Board Members Challenge Termination in Court
Did the Board of Directors of a residential coop have the right to terminate two directors? Were the dismissals subject to Court review under the business judgment rule?
Esplanade Gardens, Inc. is a six- building 1,872-apartment Mitchell-Lama coop on West 145th St. in Harlem (est.1967).
Robyn Tolliver and William Ross alleged that they were wrongfully removed from their positions as members on the Board of Esplanade.
Tolliver had been on the Board at Esplanade since February 2020 and an owner/shareholder of her premises since approximately 2002. Ross was on the Board since October of 2020 and an owner/shareholder of his premises since 2002. Ross was also a member of the Board from 2003 to 2009.
On March 4, 2021 Tolliver and Ross sent a letter to the New York City Department of Housing Preservation and Development on Esplanade letterhead inquiring into the status of succession rights of a shareholder as well as an inquiry as to the addition of a non-Board member’s addition to a stock certificate. Further, the e-mail address from which they sent the March 4 letter, “firstname.lastname@example.org” was an e-mail address that was never used or authorized by Esplanade or the Board. Counsel for the Board was subsequently informed of that correspondence and, as a result, the Board held a meeting on March 16, 2021, at which both Tolliver and Ross were present. At the meeting a resolution was adopted to give the them a 14-day notice regarding their possible removal.
On March 19, 2021, Tolliver and Ross were given a 14-day notice of discussion of their possible removal from the Board. The notice specifically advised that a Board meeting would be held on April 6, 2021 to discuss the possible removal of both of them based upon their discussion and dissemination of personal and confidential information. Tolliver and Ross were terminated by the Board on April 7, 2021.
There were also allegations by the Board that Tolliver and Ross disseminated confidential information to Madison Security Group prior to the termination of Madison as the security contractor for Esplanade in April 2021.
There was no dispute that the business judgment rule applied to the proceeding. That rule applied to decisions of residential-cooperative boards and requires a Court to defer to board determinations so long as the board acted for the purpose of the cooperative, within the scope of its authority, and in good faith. As such, the Court’s role was limited to determining whether the Board’s actions, specifically removing Tolliver and Ross as directors, were made in good faith, for a corporate purpose, and within the scope of its authority.
The Court found that the Board demonstrated the good faith and corporate purpose required. It was undisputed that on July 29, 2020, the President of the Board of Directors informed the Board members that they could not use the corporate letterhead without permission of the Board. Nevertheless, Tolliver and Ross used the letterhead, without the permission of the Board, and wrote to HPD inquiring about the status of the succession rights of another member of the Board. In that letter, which listed the officers of the Board with neither knowledge nor authorization from the Board, Tolliver and Ross identified themselves as Board members. The letter also included information that identified individuals other than the Board member.

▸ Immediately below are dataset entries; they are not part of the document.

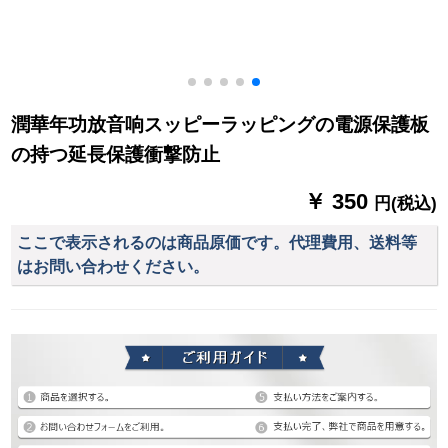
潤華年功放音响スッピーラッピングの電源保護板
の持つ延長保護衝撃防止
￥ 350
円(税込)
ここで表示されるのは商品原価です。代理費用、送料等
はお問い合わせください。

There was some question of whether Tolliver and Ross further disseminated confidential information through communications with Madison–which was not proven. But the Board’s actions of removing Tolliver and Ross for their surreptitious and unauthorized use of letterhead of the Board, as well as confidential information regarding the succession rights of a Board member shareholder, satisfied the good faith and corporate purpose as required under the business judgment rule.
There did not appear to be any dispute that the procedures followed by the Board were consistent with the by-laws of Esplanade. As such, there did not appear to be any dispute that removing Board members was within the scope of the Board’s authority.